If you do not want any fallback at all, you can simply use:

{{ $('Runtime Config').first().json.apiKey }}

That gives you:

apiKey has a value → use that value
apiKey is missing or empty → the credential resolves to empty/undefined and the node should fail

That may actually be preferable in some cases. If the workflow is supposed to provide a runtime credential value, failing loudly is often better than silently using the wrong/default account.

One thing worth noting: when you are editing the credential itself, the expression may show undefined or fail to preview.

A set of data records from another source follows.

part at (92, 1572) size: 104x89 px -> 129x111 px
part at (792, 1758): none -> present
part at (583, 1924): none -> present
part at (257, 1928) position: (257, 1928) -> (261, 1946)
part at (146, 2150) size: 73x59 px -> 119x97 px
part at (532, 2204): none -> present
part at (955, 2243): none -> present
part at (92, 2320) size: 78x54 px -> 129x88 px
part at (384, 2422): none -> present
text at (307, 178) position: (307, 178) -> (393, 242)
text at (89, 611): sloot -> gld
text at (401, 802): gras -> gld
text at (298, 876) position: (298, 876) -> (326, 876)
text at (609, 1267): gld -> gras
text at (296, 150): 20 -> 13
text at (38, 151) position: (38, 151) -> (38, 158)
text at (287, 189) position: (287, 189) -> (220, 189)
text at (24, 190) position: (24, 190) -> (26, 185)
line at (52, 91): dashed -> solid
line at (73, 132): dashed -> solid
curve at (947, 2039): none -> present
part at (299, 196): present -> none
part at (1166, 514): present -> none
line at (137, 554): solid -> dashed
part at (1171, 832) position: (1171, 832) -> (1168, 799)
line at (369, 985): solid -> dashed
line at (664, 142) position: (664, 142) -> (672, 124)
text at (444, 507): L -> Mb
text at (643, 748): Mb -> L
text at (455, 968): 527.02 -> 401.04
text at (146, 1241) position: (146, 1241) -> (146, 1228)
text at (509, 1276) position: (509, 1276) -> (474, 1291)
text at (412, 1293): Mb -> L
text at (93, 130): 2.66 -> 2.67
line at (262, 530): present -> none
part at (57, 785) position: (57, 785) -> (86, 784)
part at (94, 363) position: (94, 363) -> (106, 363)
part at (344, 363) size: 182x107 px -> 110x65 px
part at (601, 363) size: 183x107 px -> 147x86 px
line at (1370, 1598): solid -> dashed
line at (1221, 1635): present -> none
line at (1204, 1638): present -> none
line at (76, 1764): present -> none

That makes sense, because the credential does not inherently know which workflow, execution, or node it will be attached to.

The important part is that once the credential is actually used by a node inside a workflow, the expression is evaluated in that workflow execution context. So references such as:

$('Runtime Config').first().json.apiKey

can resolve correctly at runtime, even if they appear as undefined while viewing or testing the credential in isolation.

This works because n8n supports expressions inside credential fields. So the node still uses a normal, fixed credential reference, but the value inside that credential is resolved dynamically at execution time.

This is effectively an inverse workaround for this feature request:

Not dynamic credential selection:
"Choose which credential ID to use"

But dynamic credential value resolution:
"Use this credential, but resolve the API key/token from the workflow execution"

Obviously there are caveats:

1. This is mostly useful for simple API-key/token-style credentials.

2. I would not expect this to solve OAuth-style credential switching cleanly.

3. If you hardcode a fallback key inside the expression, that fallback key is readable to anyone who can view/edit that credential.

4. If the runtime key comes from workflow data, be careful with execution-data saving/redaction so you don’t store secrets in execution history.

But for cases where you just need a credential-backed node to use a runtime-provided API key, this seems to work very well and avoids creating temporary credentials, updating workflow JSON, executing a second workflow, then deleting the credential afterwards.

Or, it avoids creating many duplicates of the same workflow to handle different client keys.

This is a MAJOR win as I use nodes that REQUIRE credential instance selection!

It is not the same as dynamically selecting credentials by ID, but for many API-key-based integrations it achieves the practical outcome in a much cleaner way.